- **What is being asked**
The listing that follows should be copied in full, exactly as written.
*** Material provided
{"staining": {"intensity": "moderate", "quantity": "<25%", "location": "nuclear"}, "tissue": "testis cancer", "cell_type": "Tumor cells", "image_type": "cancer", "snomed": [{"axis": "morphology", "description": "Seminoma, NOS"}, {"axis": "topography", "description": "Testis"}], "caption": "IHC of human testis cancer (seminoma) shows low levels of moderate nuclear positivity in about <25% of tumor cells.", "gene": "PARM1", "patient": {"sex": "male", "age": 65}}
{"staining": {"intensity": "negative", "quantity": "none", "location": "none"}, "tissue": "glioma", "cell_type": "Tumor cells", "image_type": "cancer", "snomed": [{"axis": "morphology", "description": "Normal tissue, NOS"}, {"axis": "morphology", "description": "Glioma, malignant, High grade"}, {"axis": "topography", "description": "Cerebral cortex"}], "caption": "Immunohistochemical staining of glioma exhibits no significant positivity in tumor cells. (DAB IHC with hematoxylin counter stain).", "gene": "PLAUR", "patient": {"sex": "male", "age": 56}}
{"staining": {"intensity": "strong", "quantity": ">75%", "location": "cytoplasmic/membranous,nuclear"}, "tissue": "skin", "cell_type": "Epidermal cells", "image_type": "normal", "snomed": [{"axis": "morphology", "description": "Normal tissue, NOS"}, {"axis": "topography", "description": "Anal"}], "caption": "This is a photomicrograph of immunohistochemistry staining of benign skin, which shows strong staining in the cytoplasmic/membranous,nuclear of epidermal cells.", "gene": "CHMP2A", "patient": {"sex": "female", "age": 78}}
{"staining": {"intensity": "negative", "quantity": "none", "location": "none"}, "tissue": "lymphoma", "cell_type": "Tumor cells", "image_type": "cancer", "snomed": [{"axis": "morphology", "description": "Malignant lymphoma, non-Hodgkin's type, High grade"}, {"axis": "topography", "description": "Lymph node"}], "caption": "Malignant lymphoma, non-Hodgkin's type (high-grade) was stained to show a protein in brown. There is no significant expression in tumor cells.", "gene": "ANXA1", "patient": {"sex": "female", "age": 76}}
******
- **Response area**
{"staining": {"intensity": "moderate", "quantity": "<25%", "location": "nuclear"}, "tissue": "testis cancer", "cell_type": "Tumor cells", "image_type": "cancer", "snomed": [{"axis": "morphology", "description": "Seminoma, NOS"}, {"axis": "topography", "description": "Testis"}], "caption": "IHC of human testis cancer (seminoma) shows low levels of moderate nuclear positivity in about <25% of tumor cells.", "gene": "PARM1", "patient": {"sex": "male", "age": 65}}
{"staining": {"intensity": "negative", "quantity": "none", "location": "none"}, "tissue": "glioma", "cell_type": "Tumor cells", "image_type": "cancer", "snomed": [{"axis": "morphology", "description": "Normal tissue, NOS"}, {"axis": "morphology", "description": "Glioma, malignant, High grade"}, {"axis": "topography", "description": "Cerebral cortex"}], "caption": "Immunohistochemical staining of glioma exhibits no significant positivity in tumor cells. (DAB IHC with hematoxylin counter stain).", "gene": "PLAUR", "patient": {"sex": "male", "age": 56}}
{"staining": {"intensity": "strong", "quantity": ">75%", "location": "cytoplasmic/membranous,nuclear"}, "tissue": "skin", "cell_type": "Epidermal cells", "image_type": "normal", "snomed": [{"axis": "morphology", "description": "Normal tissue, NOS"}, {"axis": "topography", "description": "Anal"}], "caption": "This is a photomicrograph of immunohistochemistry staining of benign skin, which shows strong staining in the cytoplasmic/membranous,nuclear of epidermal cells.", "gene": "CHMP2A", "patient": {"sex": "female", "age": 78}}
{"staining": {"intensity": "negative", "quantity": "none", "location": "none"}, "tissue": "lymphoma", "cell_type": "Tumor cells", "image_type": "cancer", "snomed": [{"axis": "morphology", "description": "Malignant lymphoma, non-Hodgkin's type, High grade"}, {"axis": "topography", "description": "Lymph node"}], "caption": "Malignant lymphoma, non-Hodgkin's type (high-grade) was stained to show a protein in brown. There is no significant expression in tumor cells.", "gene": "ANXA1", "patient": {"sex": "female", "age": 76}}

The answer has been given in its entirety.